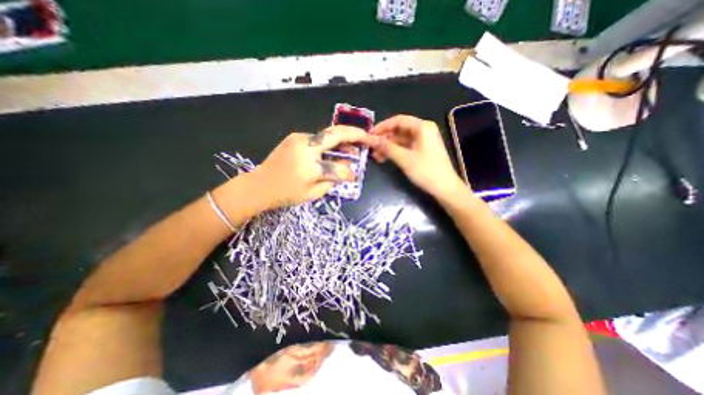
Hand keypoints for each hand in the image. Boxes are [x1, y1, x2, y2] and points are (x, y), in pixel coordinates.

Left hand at [249, 127, 369, 209]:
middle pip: (335, 134)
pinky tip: (333, 151)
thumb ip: (331, 181)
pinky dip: (329, 144)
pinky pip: (317, 139)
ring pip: (327, 135)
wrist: (259, 185)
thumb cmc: (285, 193)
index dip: (348, 172)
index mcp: (310, 165)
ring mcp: (299, 139)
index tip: (354, 176)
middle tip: (367, 137)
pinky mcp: (295, 138)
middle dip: (354, 134)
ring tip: (353, 148)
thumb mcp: (312, 193)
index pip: (337, 167)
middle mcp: (306, 146)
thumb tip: (345, 173)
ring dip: (342, 140)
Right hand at [369, 115, 465, 198]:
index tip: (369, 135)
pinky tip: (385, 159)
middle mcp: (423, 130)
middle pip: (399, 130)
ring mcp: (423, 141)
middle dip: (384, 139)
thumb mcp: (404, 158)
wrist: (445, 188)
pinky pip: (406, 147)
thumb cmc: (426, 171)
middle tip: (371, 148)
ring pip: (401, 140)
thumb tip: (370, 139)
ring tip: (376, 157)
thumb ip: (386, 147)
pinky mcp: (422, 150)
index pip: (398, 120)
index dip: (382, 127)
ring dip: (388, 147)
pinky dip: (395, 152)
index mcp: (422, 127)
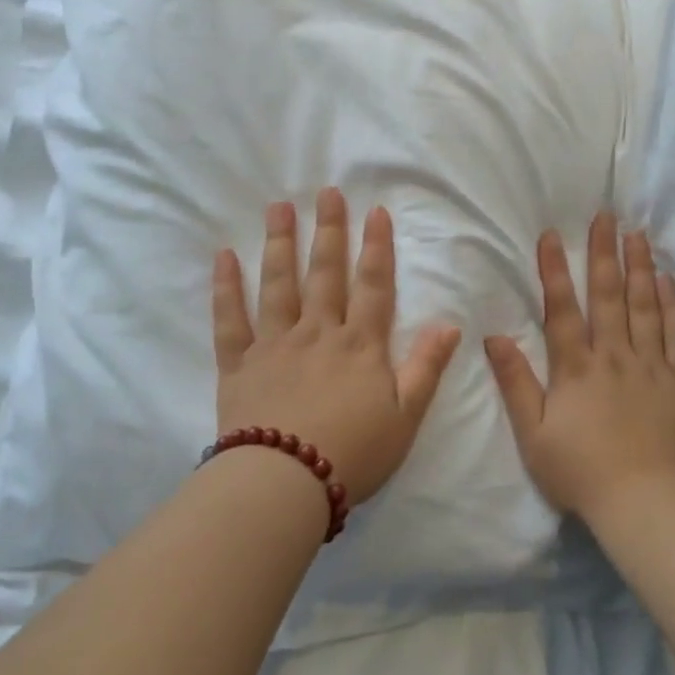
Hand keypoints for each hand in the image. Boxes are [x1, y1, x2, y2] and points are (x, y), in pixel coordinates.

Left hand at [212, 188, 461, 505]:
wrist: (286, 481)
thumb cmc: (354, 452)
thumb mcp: (406, 416)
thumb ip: (426, 368)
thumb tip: (450, 325)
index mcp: (360, 346)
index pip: (373, 286)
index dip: (377, 248)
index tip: (375, 211)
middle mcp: (317, 333)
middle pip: (325, 273)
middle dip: (329, 231)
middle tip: (327, 192)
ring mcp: (275, 344)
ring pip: (278, 284)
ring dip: (280, 243)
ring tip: (279, 207)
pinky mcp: (239, 364)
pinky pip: (230, 319)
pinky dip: (226, 287)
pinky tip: (224, 256)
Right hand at [485, 212, 674, 518]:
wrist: (650, 502)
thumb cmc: (583, 472)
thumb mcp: (534, 434)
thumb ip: (515, 383)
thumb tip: (494, 337)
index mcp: (576, 369)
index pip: (562, 309)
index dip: (555, 271)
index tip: (552, 235)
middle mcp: (614, 356)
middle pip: (607, 296)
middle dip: (603, 253)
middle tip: (606, 216)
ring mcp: (651, 365)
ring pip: (644, 305)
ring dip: (639, 267)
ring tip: (637, 234)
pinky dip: (671, 303)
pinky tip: (667, 280)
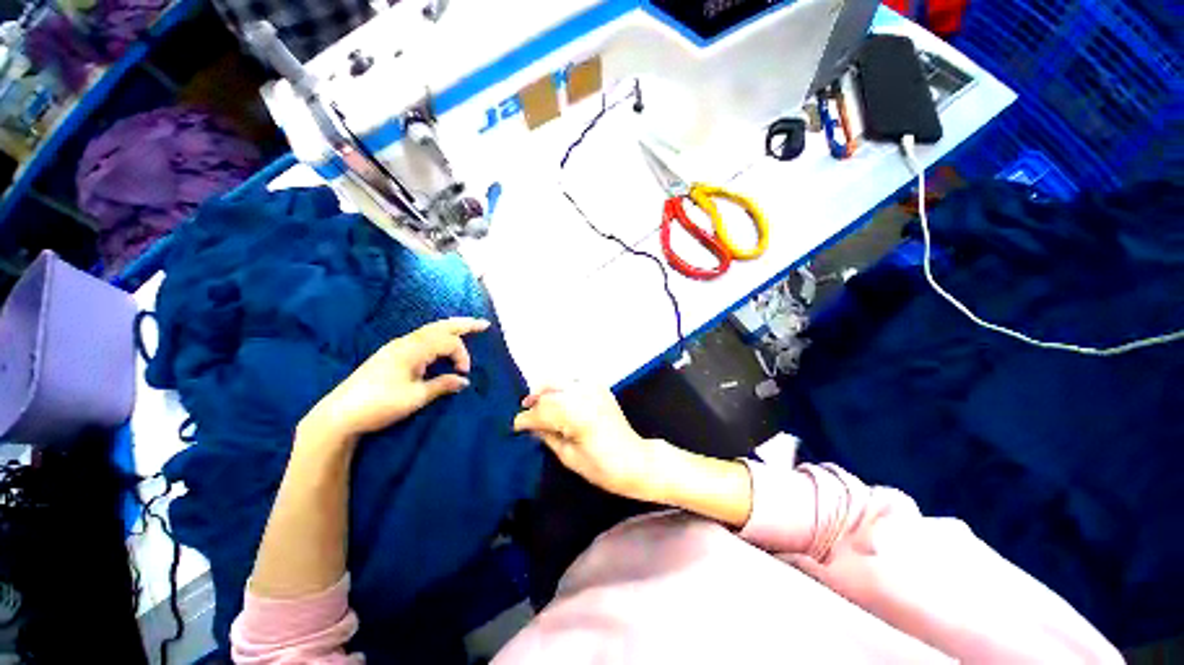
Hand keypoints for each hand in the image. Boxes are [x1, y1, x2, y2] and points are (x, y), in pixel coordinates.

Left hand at [304, 318, 489, 440]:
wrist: (339, 414)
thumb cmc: (379, 405)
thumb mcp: (415, 398)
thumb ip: (442, 385)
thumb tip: (464, 381)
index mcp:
------------------------------------
• **To do**
Would you print exactly the lines in the listing above, from the line bearing "thumb mcp: (312, 193)" through the line bearing "pinky tip: (667, 280)", leaving out all pictures?

• **Reply to the task**
thumb mcp: (312, 193)
index pip: (337, 167)
middle mcp: (306, 146)
thumb tip: (345, 173)
ring dip: (342, 140)
Right hand at [369, 115, 465, 198]:
index tip: (369, 135)
pinky tip: (385, 159)
middle mcp: (423, 130)
middle pip: (399, 130)
ring mcp: (423, 141)
middle dip: (384, 139)
thumb mcp: (404, 158)
wrist: (445, 188)
pinky pip: (406, 147)
thumb cmc: (426, 171)
middle tip: (371, 148)
ring pip: (401, 140)
thumb tip: (370, 139)
ring tip: (376, 157)
thumb ip: (386, 147)
pinky mcp: (422, 150)
index pip: (398, 120)
index dip: (382, 127)
ring dip: (388, 147)
pinky dip: (395, 152)
index mcp: (422, 127)
Hand keypoints for each hand in the image. Boxes are [x1, y1, x2, y2] and points are (x, y), in pixel coordinates.

Left hand at [212, 188, 461, 505]:
wrist: (286, 481)
thumb cmc: (354, 452)
thumb mcp: (406, 416)
thumb ip: (426, 368)
thumb tip: (450, 325)
index mcp: (360, 346)
index pip: (373, 286)
index dip: (377, 248)
index tip: (375, 211)
middle mcp: (317, 333)
middle pip: (325, 273)
middle dip: (329, 231)
middle tip: (327, 192)
ring mcp: (275, 344)
ring pip: (278, 284)
ring dip: (280, 243)
ring tip: (279, 207)
pinky mcp: (239, 364)
pinky pip: (230, 319)
pinky dip: (226, 287)
pinky tip: (224, 256)
Right hand at [485, 212, 674, 518]:
wrist: (650, 502)
thumb cmc: (583, 472)
thumb mcp: (534, 434)
thumb ip: (515, 383)
thumb tip: (494, 337)
index mcp: (576, 369)
index pip: (562, 309)
index dip: (555, 271)
index tip: (552, 235)
middle mcp: (614, 356)
middle pip: (607, 296)
middle dip: (603, 253)
middle tip: (606, 216)
ring mcp: (651, 365)
ring pip: (644, 305)
ring dip: (639, 267)
ring tip: (637, 234)
pinky dip: (671, 303)
pinky tip: (667, 280)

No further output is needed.